**Prompt:** Print out each record below, unaltered and complete, without its images.

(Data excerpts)

----------------------------------------

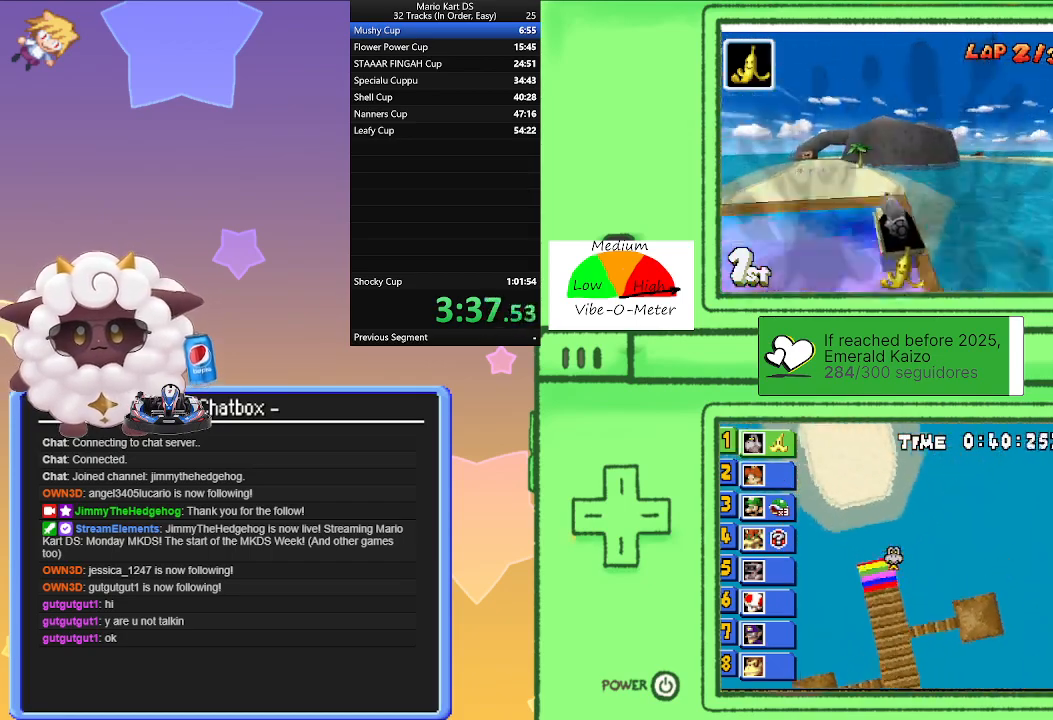
{"buttons": ["A"], "left_stick": "right", "events": [[250, "left_stick", "center"], [450, "left_stick", "right"]]}
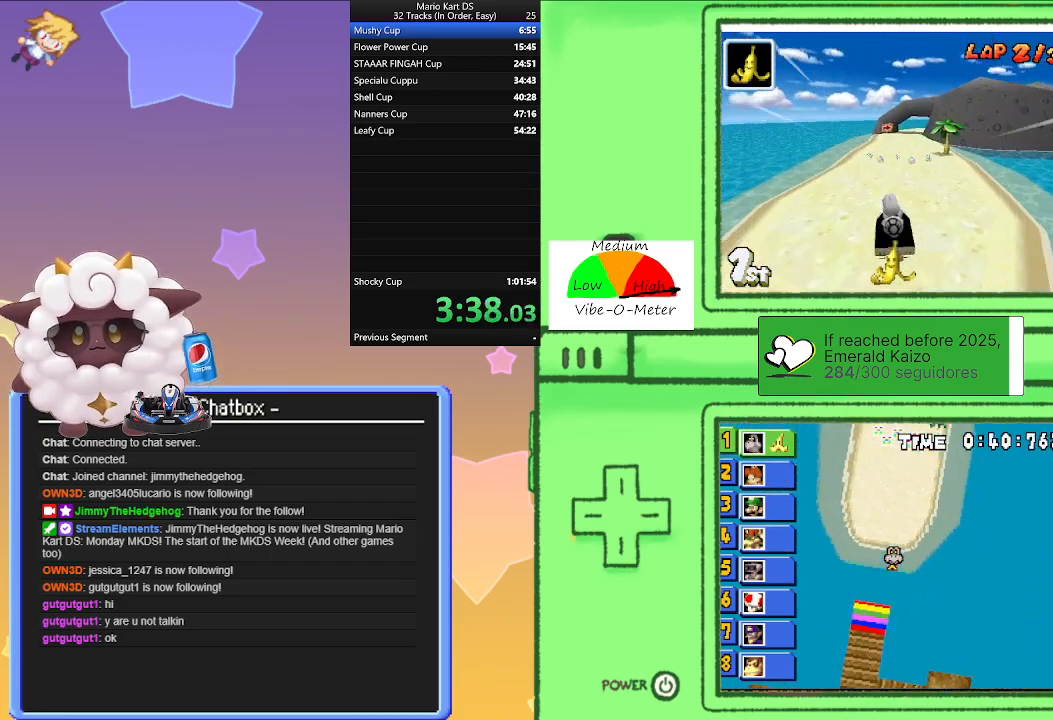
{"buttons": ["A"], "left_stick": "center", "events": [[150, "left_stick", "center"]]}
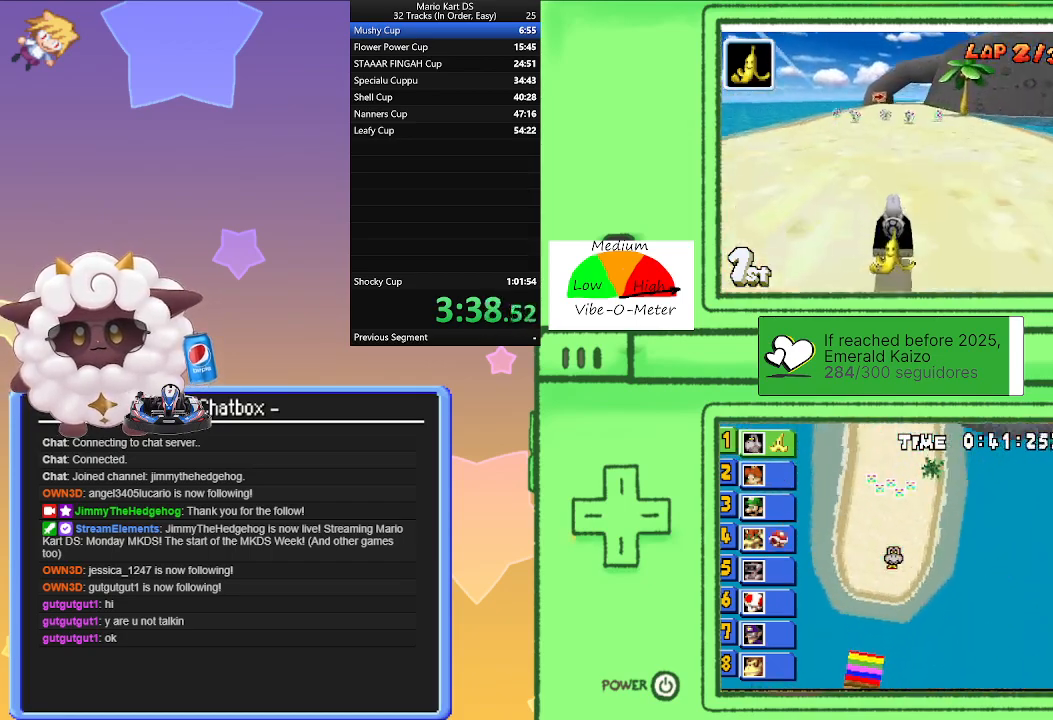
{"buttons": ["A", "R1"], "left_stick": "right", "events": [[367, "R1", "down"], [400, "left_stick", "right"]]}
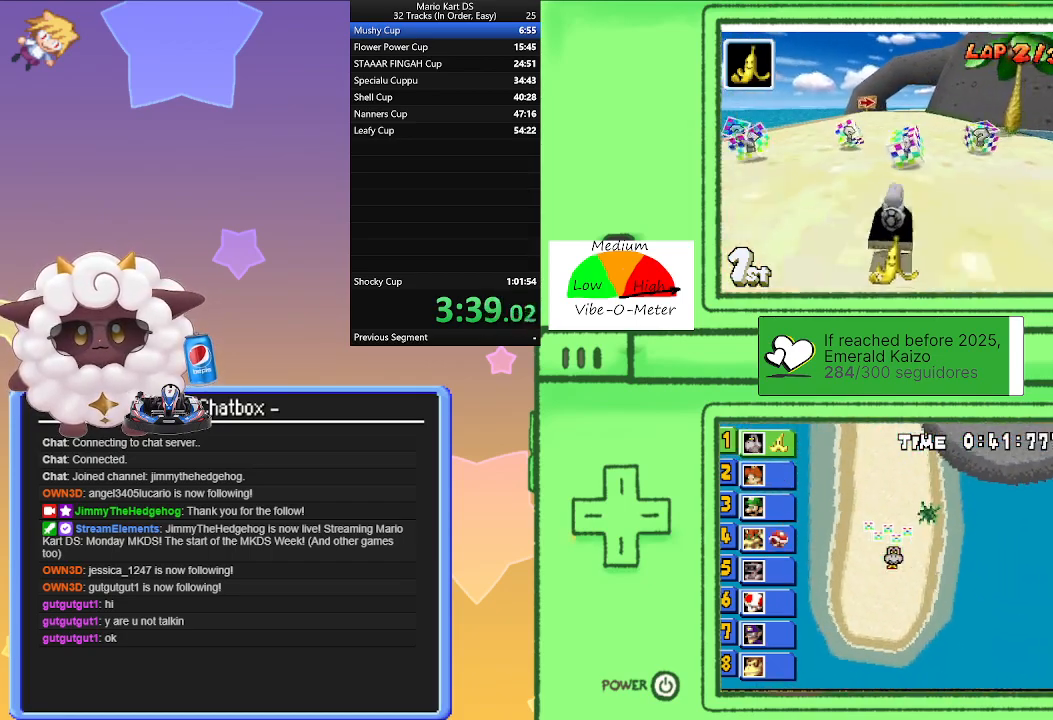
{"buttons": ["A", "R1"], "left_stick": "right", "events": [[100, "left_stick", "left"], [350, "left_stick", "right"]]}
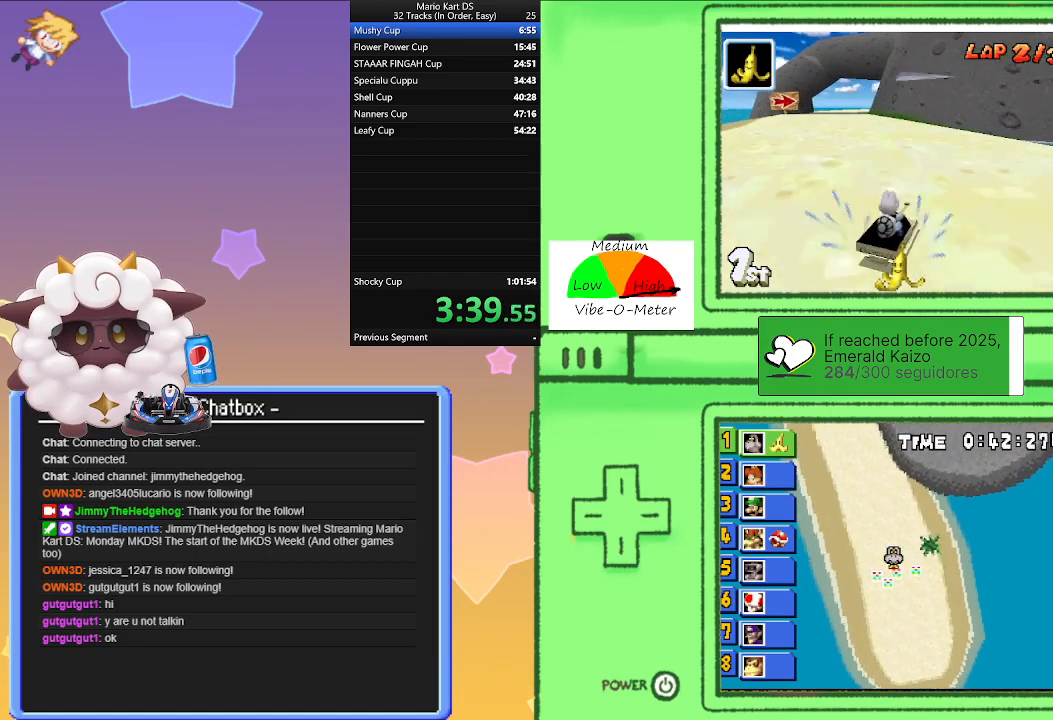
{"buttons": ["A"], "left_stick": "center", "events": [[33, "left_stick", "left"], [267, "left_stick", "right"], [350, "R1", "up"], [433, "left_stick", "center"]]}
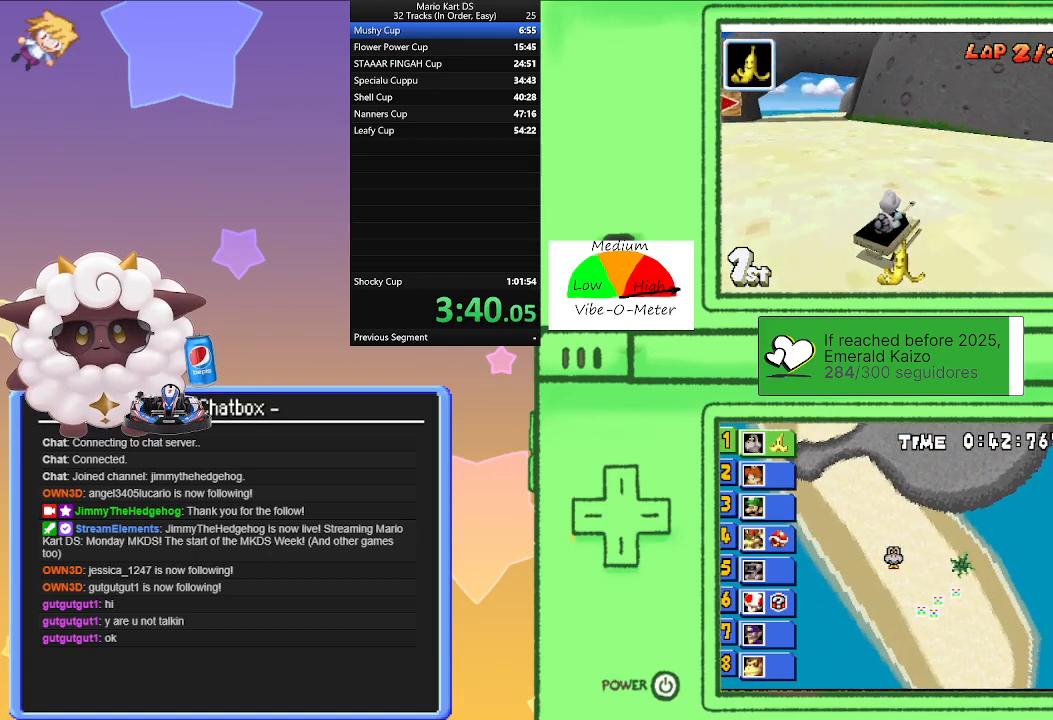
{"buttons": ["A", "R1"], "left_stick": "right", "events": [[33, "left_stick", "left"], [367, "R1", "down"], [383, "left_stick", "right"]]}
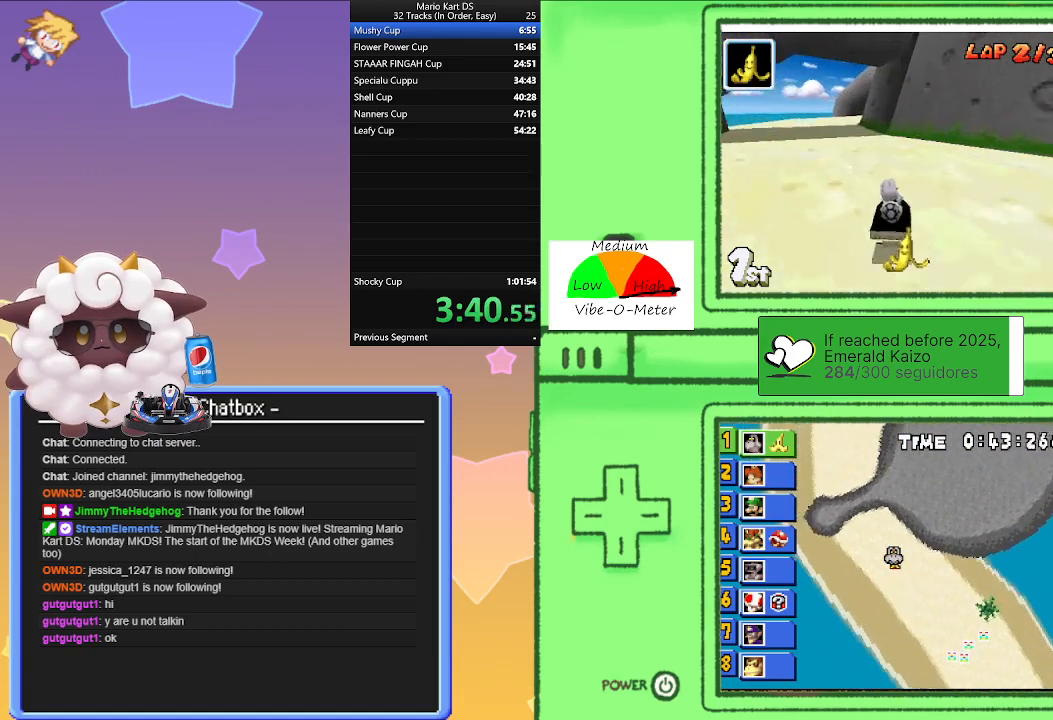
{"buttons": ["A", "R1"], "left_stick": "right", "events": [[117, "left_stick", "left"], [350, "left_stick", "right"]]}
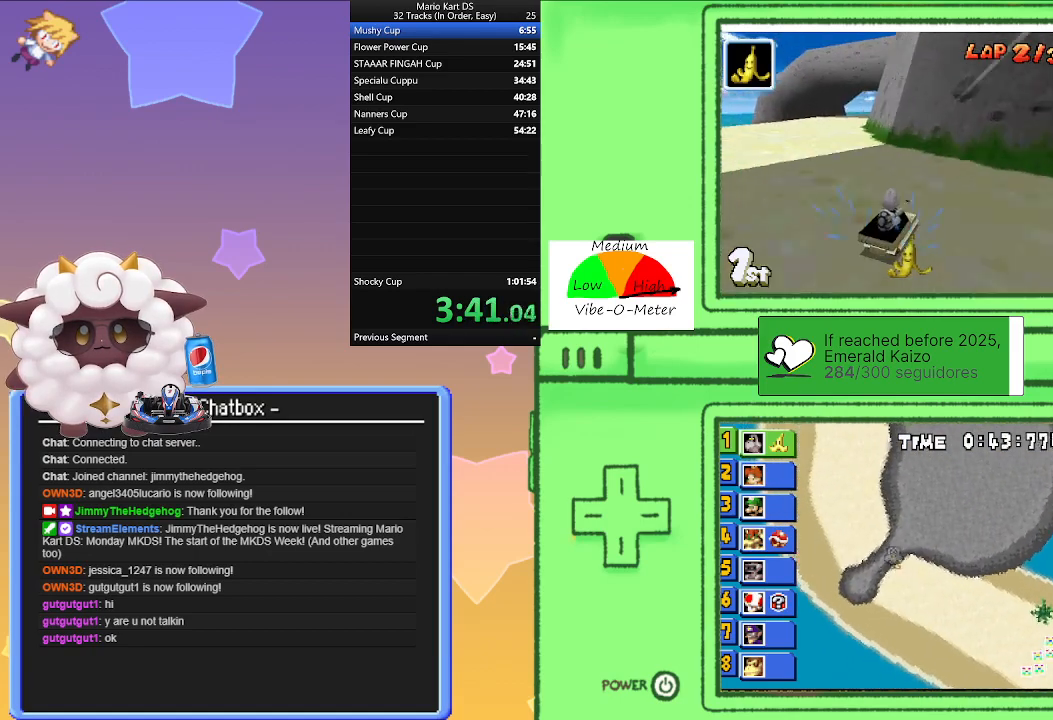
{"buttons": ["A"], "left_stick": "center", "events": [[50, "left_stick", "left"], [267, "left_stick", "right"], [333, "R1", "up"], [417, "left_stick", "center"]]}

----------------------------------------

**Task solution:**
{"buttons": ["A"], "left_stick": "right", "events": [[250, "left_stick", "center"], [450, "left_stick", "right"]]}
{"buttons": ["A"], "left_stick": "center", "events": [[150, "left_stick", "center"]]}
{"buttons": ["A", "R1"], "left_stick": "right", "events": [[367, "R1", "down"], [400, "left_stick", "right"]]}
{"buttons": ["A", "R1"], "left_stick": "right", "events": [[100, "left_stick", "left"], [350, "left_stick", "right"]]}
{"buttons": ["A"], "left_stick": "center", "events": [[33, "left_stick", "left"], [267, "left_stick", "right"], [350, "R1", "up"], [433, "left_stick", "center"]]}
{"buttons": ["A", "R1"], "left_stick": "right", "events": [[33, "left_stick", "left"], [367, "R1", "down"], [383, "left_stick", "right"]]}
{"buttons": ["A", "R1"], "left_stick": "right", "events": [[117, "left_stick", "left"], [350, "left_stick", "right"]]}
{"buttons": ["A"], "left_stick": "center", "events": [[50, "left_stick", "left"], [267, "left_stick", "right"], [333, "R1", "up"], [417, "left_stick", "center"]]}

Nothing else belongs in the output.